Top of Records for this task
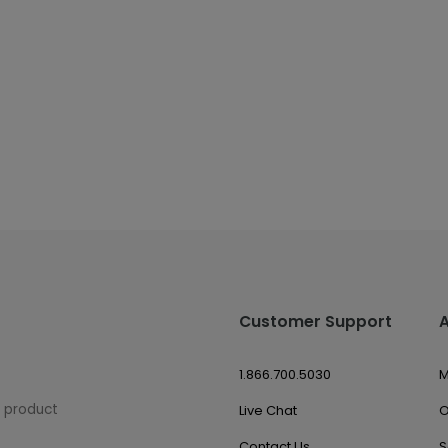
Customer Support
1.866.700.5030
M
w product
Live Chat
O
Contact Us
S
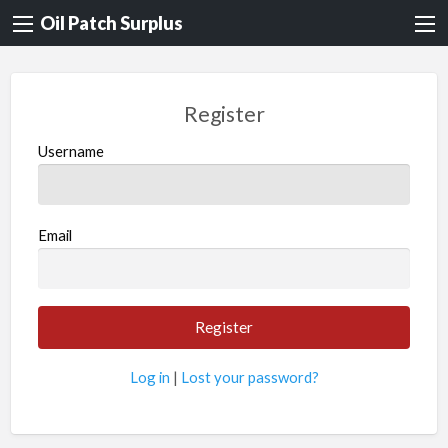
Oil Patch Surplus
Register
Username
Email
Log in
|
Lost your password?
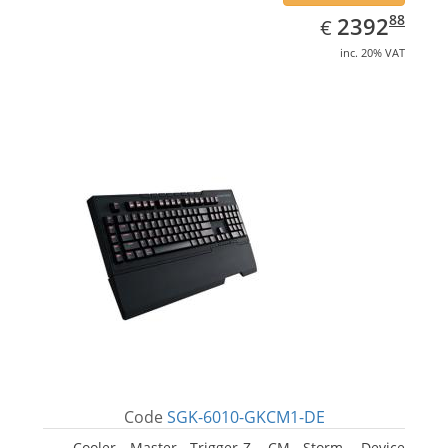
EUR
2392.88
88
2392
€
inc. 20% VAT
Code
SGK-6010-GKCM1-DE
Cooler Master Trigger-Z, CM Storm. Device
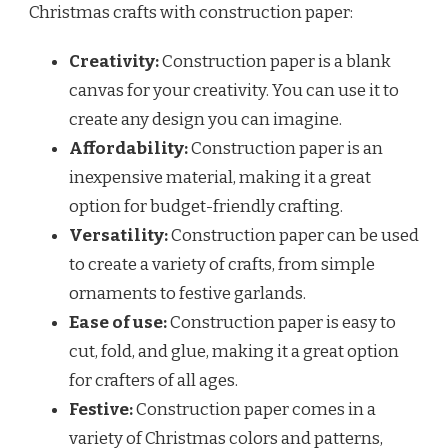
Christmas crafts with construction paper:
Creativity:
Construction paper is a blank
canvas for your creativity. You can use it to
create any design you can imagine.
Affordability:
Construction paper is an
inexpensive material, making it a great
option for budget-friendly crafting.
Versatility:
Construction paper can be used
to create a variety of crafts, from simple
ornaments to festive garlands.
Ease of use:
Construction paper is easy to
cut, fold, and glue, making it a great option
for crafters of all ages.
Festive:
Construction paper comes in a
variety of Christmas colors and patterns,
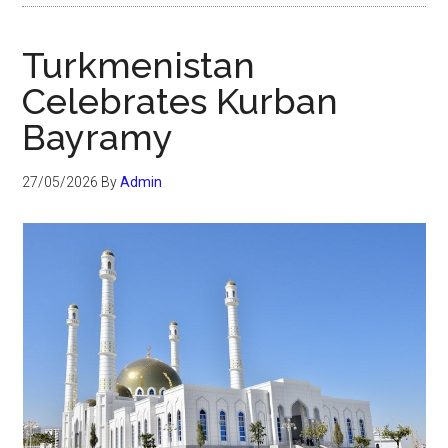
Turkmenistan
Celebrates Kurban
Bayramy
27/05/2026
By
Admin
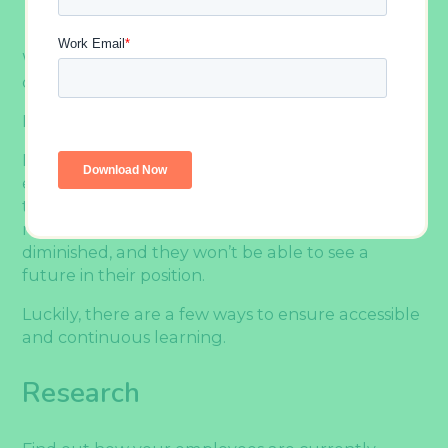
When it comes to employee development, it
can’t just be a one-time undertaking.
Learning needs to be continuous and accessible.
If learning is inaccessible or interrupted, your
employees may feel deprived of the opportunity
to grow in their careers and as individuals. They
may feel as if their marketability is being
diminished, and they won’t be able to see a
future in their position.
Luckily, there are a few ways to ensure accessible
and continuous learning.
Research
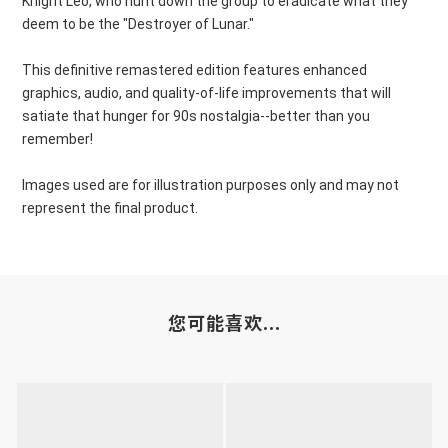
Knight Leo, who hunt down the group to eradicate what they
deem to be the "Destroyer of Lunar."
This definitive remastered edition features enhanced
graphics, audio, and quality-of-life improvements that will
satiate that hunger for 90s nostalgia--better than you
remember!
Images used are for illustration purposes only and may not
represent the final product.
您可能喜欢...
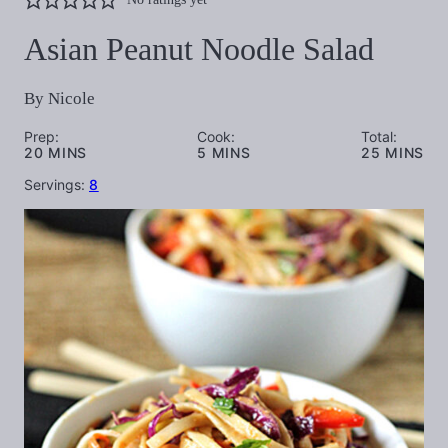
Asian Peanut Noodle Salad
By
Nicole
Prep:
Cook:
Total:
MINUTES
MINUTES
MINUTES
20
MINS
5
MINS
25
MINS
Servings:
8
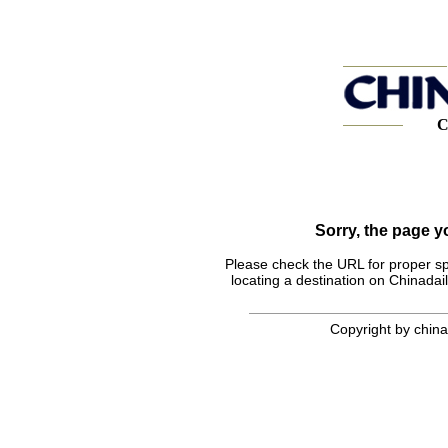
C
Sorry, the page 
Please check the URL for proper spel
locating a destination on Chinadail
Copyright by chinad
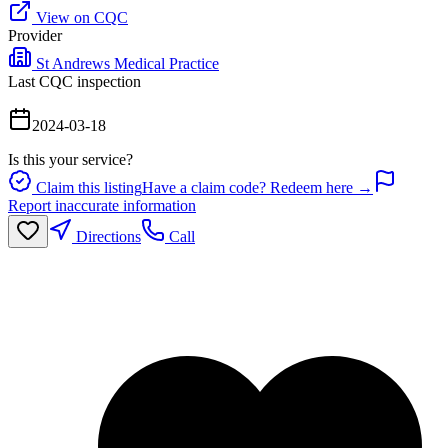
View on CQC
Provider
St Andrews Medical Practice
Last CQC inspection
2024-03-18
Is this your service?
Claim this listing
Have a claim code? Redeem here →
Report inaccurate information
Directions
Call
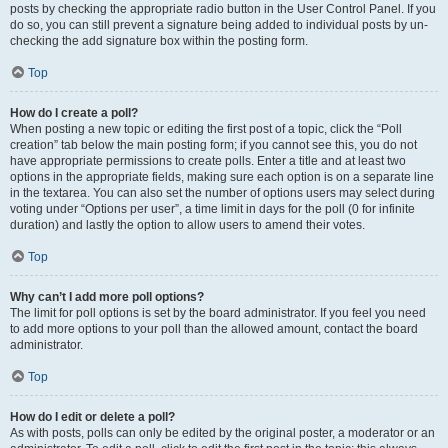
posts by checking the appropriate radio button in the User Control Panel. If you
do so, you can still prevent a signature being added to individual posts by un-
checking the add signature box within the posting form.
Top
How do I create a poll?
When posting a new topic or editing the first post of a topic, click the “Poll
creation” tab below the main posting form; if you cannot see this, you do not
have appropriate permissions to create polls. Enter a title and at least two
options in the appropriate fields, making sure each option is on a separate line
in the textarea. You can also set the number of options users may select during
voting under “Options per user”, a time limit in days for the poll (0 for infinite
duration) and lastly the option to allow users to amend their votes.
Top
Why can’t I add more poll options?
The limit for poll options is set by the board administrator. If you feel you need
to add more options to your poll than the allowed amount, contact the board
administrator.
Top
How do I edit or delete a poll?
As with posts, polls can only be edited by the original poster, a moderator or an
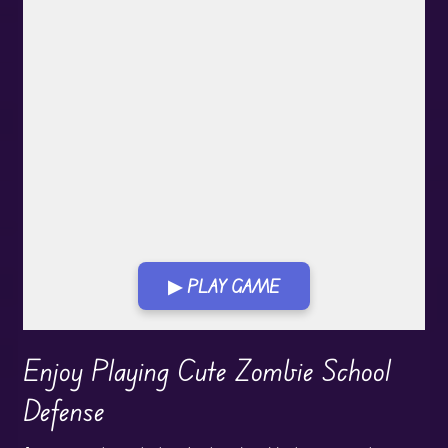
▶ PLAY GAME
Play in Fullscreen Mode
Enjoy Playing Cute Zombie School
Defense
Bottom of Records for this task
Assignment: Type out all the text in the material above, word for word and line by line, and leave the pictures out.

Solution to this exercise:
Customer Support
1.866.700.5030
M
w product
Live Chat
O
Contact Us
S
Oil Patch Surplus
Register
Username
Email
Log in
|
Lost your password?
EUR
2392.88
88
2392
€
inc. 20% VAT
Code
SGK-6010-GKCM1-DE
Cooler Master Trigger-Z, CM Storm. Device
Christmas crafts with construction paper:
Creativity:
Construction paper is a blank
canvas for your creativity. You can use it to
create any design you can imagine.
Affordability:
Construction paper is an
inexpensive material, making it a great
option for budget-friendly crafting.
Versatility:
Construction paper can be used
to create a variety of crafts, from simple
ornaments to festive garlands.
Ease of use:
Construction paper is easy to
cut, fold, and glue, making it a great option
for crafters of all ages.
Festive:
Construction paper comes in a
variety of Christmas colors and patterns,
Turkmenistan
Celebrates Kurban
Bayramy
27/05/2026
By
Admin
When it comes to employee development, it
can’t just be a one-time undertaking.
Learning needs to be continuous and accessible.
If learning is inaccessible or interrupted, your
employees may feel deprived of the opportunity
to grow in their careers and as individuals. They
may feel as if their marketability is being
diminished, and they won’t be able to see a
future in their position.
Luckily, there are a few ways to ensure accessible
and continuous learning.
Research
Knight Leo, who hunt down the group to eradicate what they
deem to be the "Destroyer of Lunar."
This definitive remastered edition features enhanced
graphics, audio, and quality-of-life improvements that will
satiate that hunger for 90s nostalgia--better than you
remember!
Images used are for illustration purposes only and may not
represent the final product.
您可能喜欢...
Asian Peanut Noodle Salad
By
Nicole
Prep:
Cook:
Total:
MINUTES
MINUTES
MINUTES
20
MINS
5
MINS
25
MINS
Servings:
8
C
Sorry, the page 
Please check the URL for proper spel
locating a destination on Chinadail
Copyright by chinad
View on CQC
Provider
St Andrews Medical Practice
Last CQC inspection
2024-03-18
Is this your service?
Claim this listing
Have a claim code? Redeem here →
Report inaccurate information
Directions
Call
posts by checking the appropriate radio button in the User Control Panel. If you
do so, you can still prevent a signature being added to individual posts by un-
checking the add signature box within the posting form.
Top
How do I create a poll?
When posting a new topic or editing the first post of a topic, click the “Poll
creation” tab below the main posting form; if you cannot see this, you do not
have appropriate permissions to create polls. Enter a title and at least two
options in the appropriate fields, making sure each option is on a separate line
in the textarea. You can also set the number of options users may select during
voting under “Options per user”, a time limit in days for the poll (0 for infinite
duration) and lastly the option to allow users to amend their votes.
Top
Why can’t I add more poll options?
The limit for poll options is set by the board administrator. If you feel you need
to add more options to your poll than the allowed amount, contact the board
administrator.
Top
How do I edit or delete a poll?
As with posts, polls can only be edited by the original poster, a moderator or an
▶ PLAY GAME
Play in Fullscreen Mode
Enjoy Playing Cute Zombie School
Defense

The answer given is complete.